By Shehana Dain
CSE Chairman Vajira Gunatilaka yesterday revealed that Real Estate Investment Funds (REITS) are on the cards for the stock exchange in 2016.
Noting that unanimous sentiments around the country are positive towards real estate investments, he however said that physical purchasing comes at a hefty price tag therefore the second best option lies in a creating a paper market, which will ultimately be in the stock exchange.
“REITS will be equal to unit trusts; the whole idea is, instead of securities in a unit trust, REITS will hold real estate. There will be a management company that will manage the real estate actively. We don’t have that expertise right now to trade, buy, sell and develop it. This can become one of the major capital market activities,” he said.

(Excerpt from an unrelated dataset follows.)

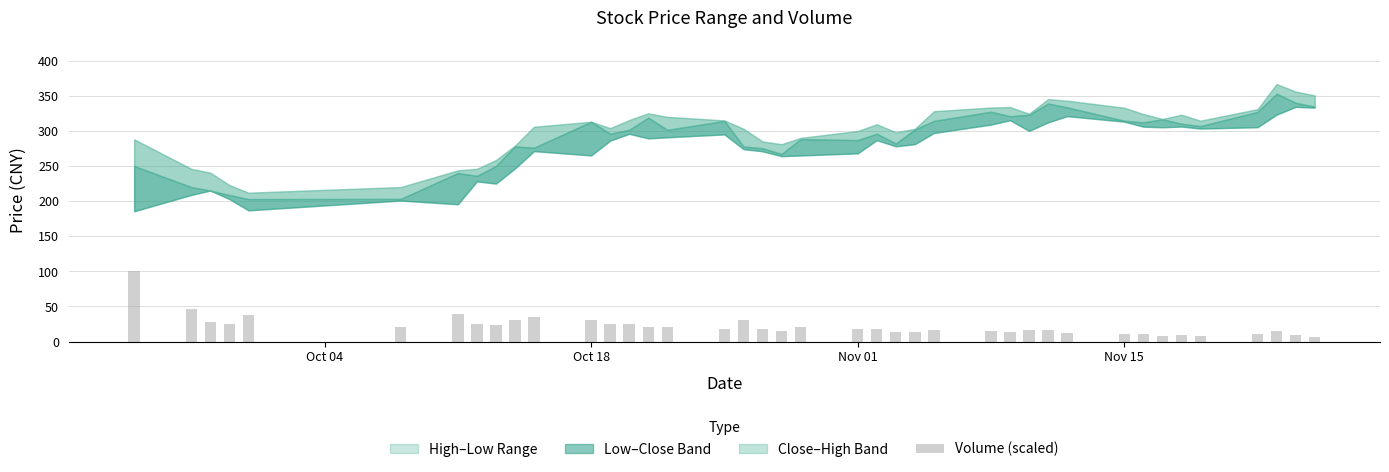

What is the maximum value shown in the chart?

100.0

There will be two types of REITS, of which one will be rental yields and the other will be development yields.
According to Kulatilaka rental yields will not be feasible in a country like Sri Lanka due to increasing interest rates.

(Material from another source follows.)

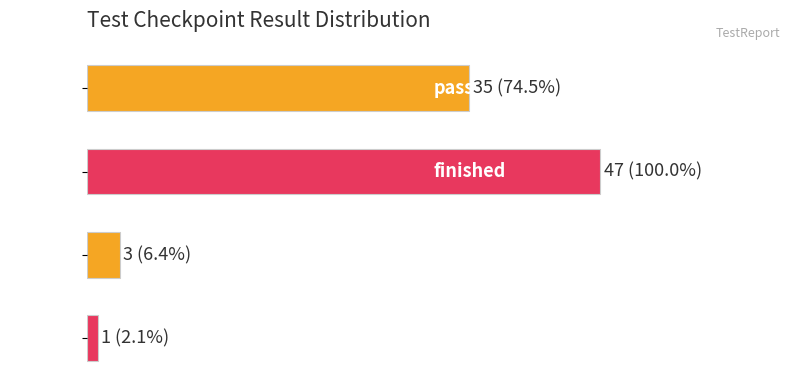

What is the difference between the values at failure and pass?

34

“When interest rates are going up, one place where they will suffer will be real estate. If the interest rate is 5% in the country and rental REITS is 10%, people will flock together and start buying. However here it’s not so and people will prefer Government bonds over this. On the other hand development REITS are quite important because they can be sold and will give higher returns.”
Local realtors welcomed the new move by the CSE. Speaking on behalf of the industry, Steradian Capital Investments Director Hardy Jamaldeen said: “REITS is such an important component; our capital market is very small and if you really want to give scale in terms of land value and development activity, this is the way to go. We are hopeful that after a year or so it would come in but again another set of legislation should come into play.”
Noting that REITS would enable developers to look into and pump capital into niche areas such as industrial warehousing, accommodation for professionals who come into Colombo and affordable apartments, he said that REITS would help unblock capital tied up in buildings.
“After REITS comes, it won’t just be a simple case of valuing a land and building; you start valuing land and building and also the income stream which will be very important. This is what we will be pushed to do,” he added.
However, he pointed out that in terms of a REIT 70% should be income driven and 30% development, stressing that education and transparency were vital before the product rolls out.